Users expect internet speed to match their user needs. Unfortunately, latency makes VUX a frustrating ordeal.

Language

Designing voice experience takes us back to language. Cloud voice services only provide service in a few languages and must combat dialects and accents.

7. Validating the Importance of  VUI With Designers

Designers got us this far. The world of VUI is vast and has surpassed typing. Stats suggest that 71% of users prefer VUI, and Smart Speaker use is rising. Intelligent VUI design depends on weaving human communication into AI systems that understand commands.

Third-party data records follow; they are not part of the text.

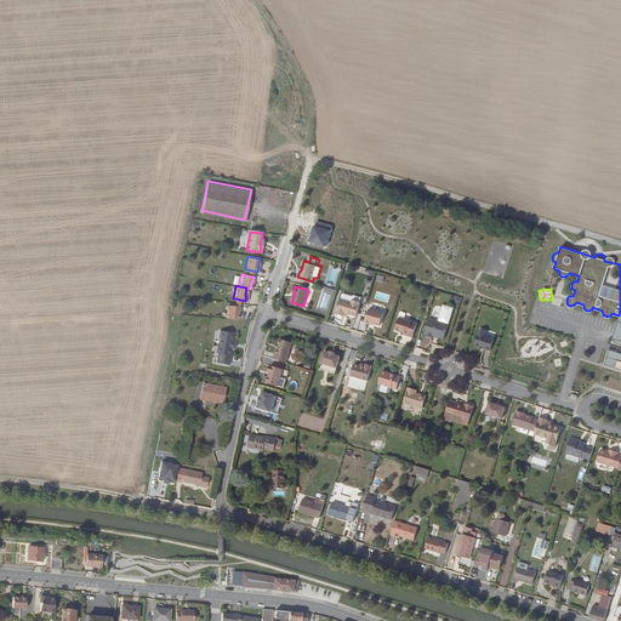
[(342,297),(336,315),(337,315),(337,317),(341,318),(343,319),(343,318),(348,319),(348,315),(355,318),(360,301),(353,298),(353,301),(342,297)]
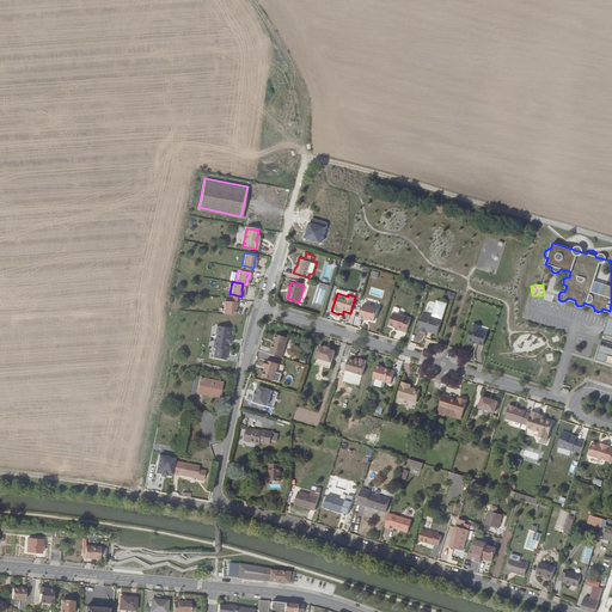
[(424,312),(420,329),(428,331),(428,330),(430,330),(432,330),(434,332),(436,332),(439,331),(447,303),(438,299),(433,314),(424,312)]
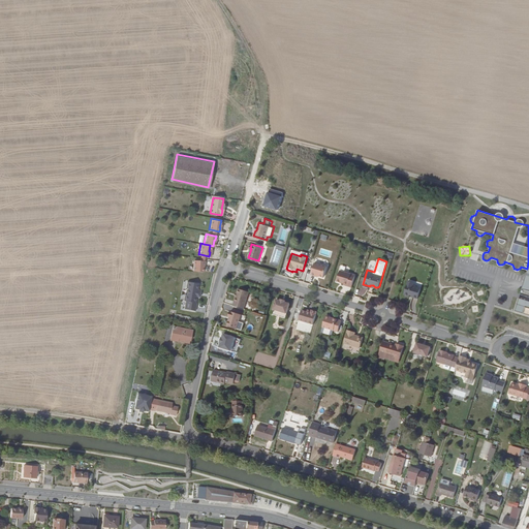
[(193,271),(203,272),(204,265),(205,265),(205,260),(200,260),(194,259),(193,271)]
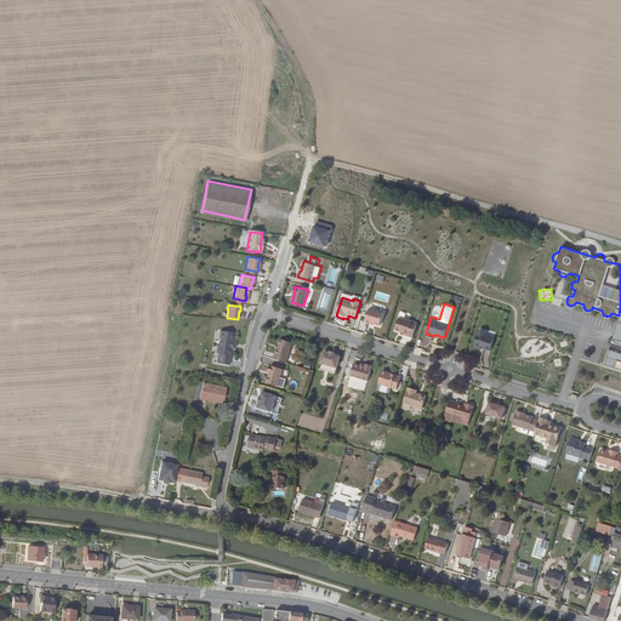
[(371,322),(375,323),(381,325),(385,312),(370,307),(366,322),(371,323),(371,322)]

The importance of extracting all the details from the sources we discussed and applying them to VUI is an extraordinary opportunity. AI has already provided the tools for designers to extrapolate the information, now is the time to apply it.

The AI market is $ 136.6 billion, and the VUI segment isn’t slowing growth. This is why VUI design has the potential to alter the way we communicate in the future. Great VUI design will impact every facet of our lives and solve user problems.


Conclusion of User Voice Interface

The VUI topic is vast, and the scope of things to come is even larger. Voice user interfaces are in their infancy, learning to walk past the obstacles yet to be named. Start-ups hoping to transcend the complications can easily farm their needs to product and strategy specialists.

VUI designers significantly influence how users respond to and use the technology at home and in the business sector and have a rewarding UX experience.